Figure 5.. Similar pathways affected by acute INTS11 loss and long-term INTS11 depletion.

(A) mESCs were treated with non-targeting (siNT) or INTS11-targeting (siINTS11) siRNA for 48 h and harvested for western blots. Histone H3 is a loading control. (B) Gene expression levels in cells depleted of INTS11 with siRNA as compared to siNT using total RNA-seq (n=3 per condition). Volcano plot shows fold changes and adjusted P values for active mRNA genes that did not display changes in RNA splicing (N=10,871). Affected genes are those with a fold change > 1.5 and P adj < 0.01. (C) Example browser shots of (top) Lif, which is upregulated in RNA-seq from cells treated with INTS11 siRNA (48 h), but not TT-seq following INTS11 PROTAC treatment (4 h), and (bottom) Id2, which is upregulated under both conditions. (D) Venn diagram depicting the overlap of genes affected by acute (4 h) INTS11 degradation vs. longer term INTS11 loss (48 h siRNA).
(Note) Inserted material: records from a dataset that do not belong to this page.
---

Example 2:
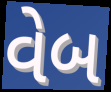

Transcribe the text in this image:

વેબ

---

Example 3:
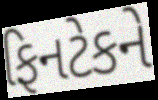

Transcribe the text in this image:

ફિનટેકને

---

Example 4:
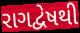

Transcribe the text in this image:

રાગદ્વેષથી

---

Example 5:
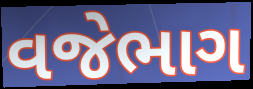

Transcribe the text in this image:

વજેભાગ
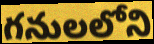
గనులలోని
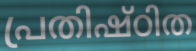
പ്രതിഷ്ഠിത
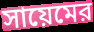
সায়েমের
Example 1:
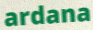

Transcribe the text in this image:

ardana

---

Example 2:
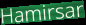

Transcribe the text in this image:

Hamirsar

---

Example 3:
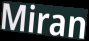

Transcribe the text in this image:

Miran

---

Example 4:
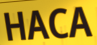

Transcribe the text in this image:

HACA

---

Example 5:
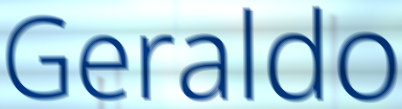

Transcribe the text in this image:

Geraldo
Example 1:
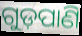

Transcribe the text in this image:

ଗୁଡ଼ପାଣି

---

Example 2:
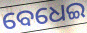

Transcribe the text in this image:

ବେଧେଇ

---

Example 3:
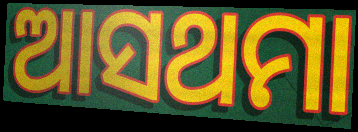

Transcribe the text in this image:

ଆସଥମା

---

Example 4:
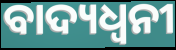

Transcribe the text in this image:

ବାଦ୍ୟଧ୍ୱନୀ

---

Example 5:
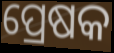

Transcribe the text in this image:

ପ୍ରେଷକ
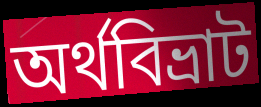
অর্থবিভ্রাট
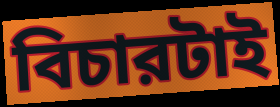
বিচারটাই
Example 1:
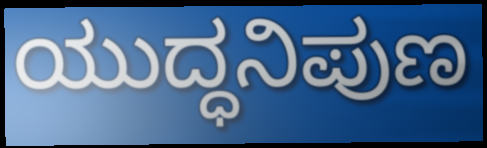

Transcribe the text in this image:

ಯುದ್ಧನಿಪುಣ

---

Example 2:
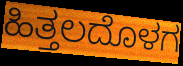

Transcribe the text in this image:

ಹಿತ್ತಲದೊಳಗ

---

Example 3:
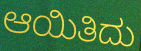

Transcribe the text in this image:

ಆಯಿತಿದು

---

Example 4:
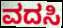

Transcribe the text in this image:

ವದಸಿ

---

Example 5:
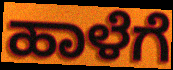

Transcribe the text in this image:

ಹಾಳೆಗೆ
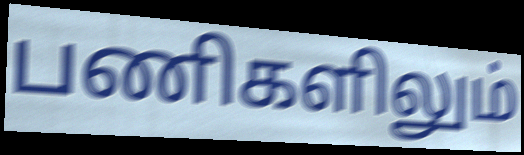
பணிகளிலும்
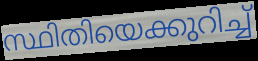
സ്ഥിതിയെക്കുറിച്ച്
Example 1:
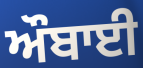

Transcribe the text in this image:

ਔਬਾਈ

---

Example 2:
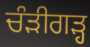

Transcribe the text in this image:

ਚੰੜੀਗੜ੍ਹ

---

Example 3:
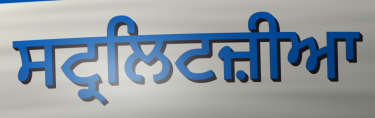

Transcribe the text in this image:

ਸਟ੍ਰਲਿਟਜ਼ੀਆ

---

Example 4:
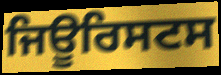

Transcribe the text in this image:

ਜਿਊਰਿਸਟਸ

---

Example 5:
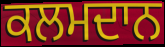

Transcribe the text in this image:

ਕਲਮਦਾਨ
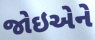
જોઇએને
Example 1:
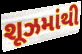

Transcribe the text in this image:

શૂઝમાંથી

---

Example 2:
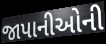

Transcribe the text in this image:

જાપાનીઓની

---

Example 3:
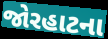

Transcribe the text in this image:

જોરહાટના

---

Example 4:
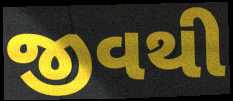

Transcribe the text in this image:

જીવથી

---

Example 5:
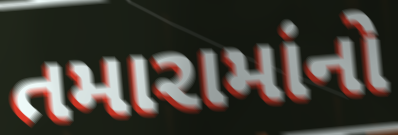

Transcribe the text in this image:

તમારામાંનો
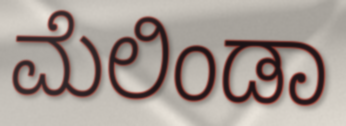
ಮೆಲಿಂಡಾ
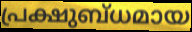
പ്രക്ഷുബ്ധമായ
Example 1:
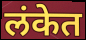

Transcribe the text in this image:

लंकेत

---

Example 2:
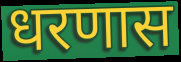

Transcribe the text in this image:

धरणास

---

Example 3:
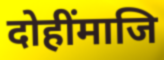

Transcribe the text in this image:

दोहींमाजि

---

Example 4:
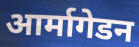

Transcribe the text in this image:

आर्मागेडन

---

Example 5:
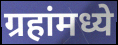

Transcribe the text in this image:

ग्रहांमध्ये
P values for overlap were determined by hypergeometric test. (E) Gene Ontology (GO) analysis of 1,694 mRNA genes upregulated upon siINTS11, as defined in B. MSigDB terms with P adj < 0.05 are shown. Terms in red were also found in GO analysis of upregulated genes from PRO-seq, as in Figure S4B.
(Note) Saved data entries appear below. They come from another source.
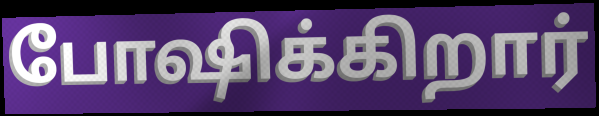
போஷிக்கிறார்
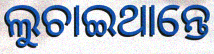
ଲୁଚାଇଥାନ୍ତେ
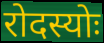
रोदस्योः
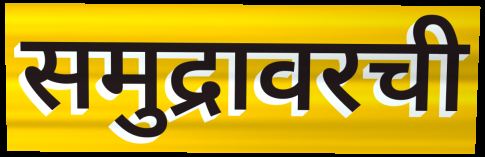
समुद्रावरची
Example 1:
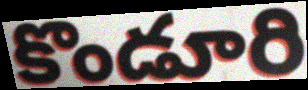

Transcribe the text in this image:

కొండూరి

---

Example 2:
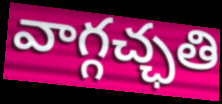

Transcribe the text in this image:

వాగ్గచ్ఛతి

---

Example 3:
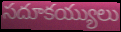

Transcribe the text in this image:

సదూకయ్యులు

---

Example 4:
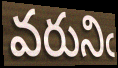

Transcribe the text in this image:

వరునిఁ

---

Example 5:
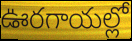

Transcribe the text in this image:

ఊరగాయల్లో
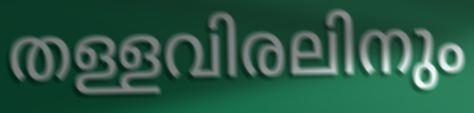
തള്ളവിരലിനും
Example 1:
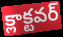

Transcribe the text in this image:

క్లాక్టవర్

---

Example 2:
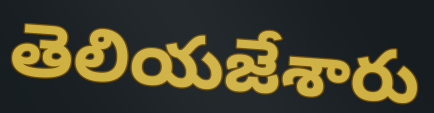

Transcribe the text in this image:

తెలియజేశారు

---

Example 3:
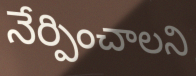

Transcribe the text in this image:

నేర్పించాలని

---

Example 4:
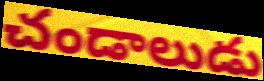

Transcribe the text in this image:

చండాలుడు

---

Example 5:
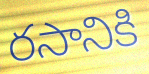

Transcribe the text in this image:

రసానికి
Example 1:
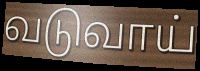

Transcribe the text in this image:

வடுவாய்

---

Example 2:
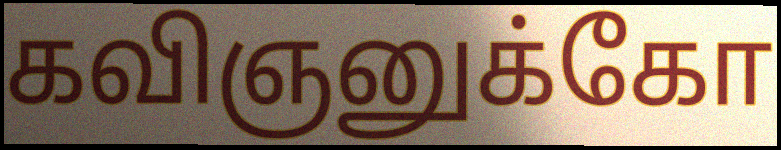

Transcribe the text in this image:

கவிஞனுக்கோ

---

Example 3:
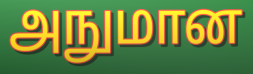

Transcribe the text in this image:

அநுமான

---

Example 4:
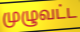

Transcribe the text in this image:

முழுவட்ட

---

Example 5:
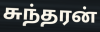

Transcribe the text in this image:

சுந்தரன்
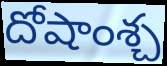
దోషాంశ్చ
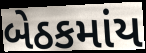
બેઠકમાંય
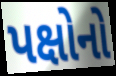
પક્ષોનો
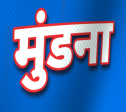
मुंडना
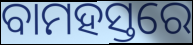
ବାମହସ୍ତରେ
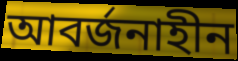
আবর্জনাহীন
Figure 6.. Sustained upregulation of FOS and JUN transcription factors activates AP-1 transcriptional program in INTS11 depleted cells.
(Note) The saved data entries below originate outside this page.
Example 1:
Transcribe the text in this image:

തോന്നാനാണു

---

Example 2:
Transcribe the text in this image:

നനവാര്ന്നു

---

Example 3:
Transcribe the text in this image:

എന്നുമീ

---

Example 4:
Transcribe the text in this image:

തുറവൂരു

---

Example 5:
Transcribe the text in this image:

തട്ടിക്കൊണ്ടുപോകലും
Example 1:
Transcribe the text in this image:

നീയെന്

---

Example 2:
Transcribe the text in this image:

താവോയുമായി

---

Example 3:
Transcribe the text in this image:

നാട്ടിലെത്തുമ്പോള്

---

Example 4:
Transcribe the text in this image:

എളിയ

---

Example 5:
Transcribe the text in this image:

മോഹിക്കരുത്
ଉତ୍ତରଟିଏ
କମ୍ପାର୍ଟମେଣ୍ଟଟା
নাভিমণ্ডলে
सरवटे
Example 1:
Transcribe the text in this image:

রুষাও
(A) Gene expression levels in cells depleted of INTS11 with PROTAC for 16 h as compared to DMSO, using total RNA-seq (n=3 per condition). Volcano plot shows fold changes and adjusted P values for active mRNA genes shown in Figure 5B (N=10,871). Affected genes are those with a fold change > 1.5 and P adj < 0.01. (B) RNA-seq browser shots of Fos and Jun from cells treated with DMSO or PROTAC for 16 h. (C) Western blot from lysates of INTS11^Halo cells treated with PROTAC or DMSO for 24 h. Vinculin and Histone H3 are loading controls. (D) Boxplots depict fold change in RNA-seq after 48 h of siINTS11 for genes upregulated (N=1,000) or downregulated (N=903) by ectopic Jun expression in mESCs (Liu et al. 2015). Boxes show 25th–75th percentiles and whiskers depict 1.5 times the interquartile range. P value from Wilcoxon signed-rank test using a theoretical median of 0. (E) Enhancers are rank ordered based on fold change in PRO-seq in the eTSS to +150 nt window. Lines at right indicate groups of enhancers used for motif search, comparing the 500 most upregulated enhancers to 1,000 unaffected enhancers. (F) The motif most significantly enriched at highly upregulated enhancers after INTS11 depletion is for AP-1. Sequences 200 bp upstream of each enhancer TSS were used.

Figure 7.. INTS11 depletion reduces elongation rate.

(A and B) Metagene analyses of PRO-seq signal from INTS11^Halo cells treated with DMSO or PROTAC for 4 h at mRNA genes with well-defined +1 nucleosomes (N=11,214). Data are shown as average reads per gene aligned around (A) TSSs or (B) the +1 nucleosome dyad, at single nucleotide resolution for PRO-seq and in 5 nt bins for MNase-seq (with reads depicted at read center). The peak location of PRO-seq reads, corresponding to (A) the position of paused RNAPII or (B) the initial position of stalling in the +1 nucleosome, are shown. (C) Analysis of elongation rate from INTS11^Halo cells treated with DMSO or PROTAC for 4 h. Data are shown as average elongation rate in 500 nt bins. (D) Heatmap representation of fold change in elongation rate after PROTAC treatment for active mRNA genes (N=13,055). TSS is indicated by arrow. Data are shown in 500 nt bins. Bins upstream of the TSS and downstream of the TES are shaded in light gray. (E) Metagene analysis of average INTS3 ChIP-seq signal around mRNA TSSs (N=13,055), from INTS11^Halo cells treated with DMSO or PROTAC for 4 h. Data are shown in 25 nt bins. (F) Western blots for phosphorylated forms of the RNAPII CTD (Ser5 or Ser2) and SPT5 after 4 h DMSO or PROTAC treatment of INTS11^Halo cells. GAPDH is a loading control. (G) Metagene analysis of Ser5P ChIP-seq signal around mRNA TSSs (N=13,055), from INTS11^Halo cells treated as in (F). Data are shown in 25 nt bins.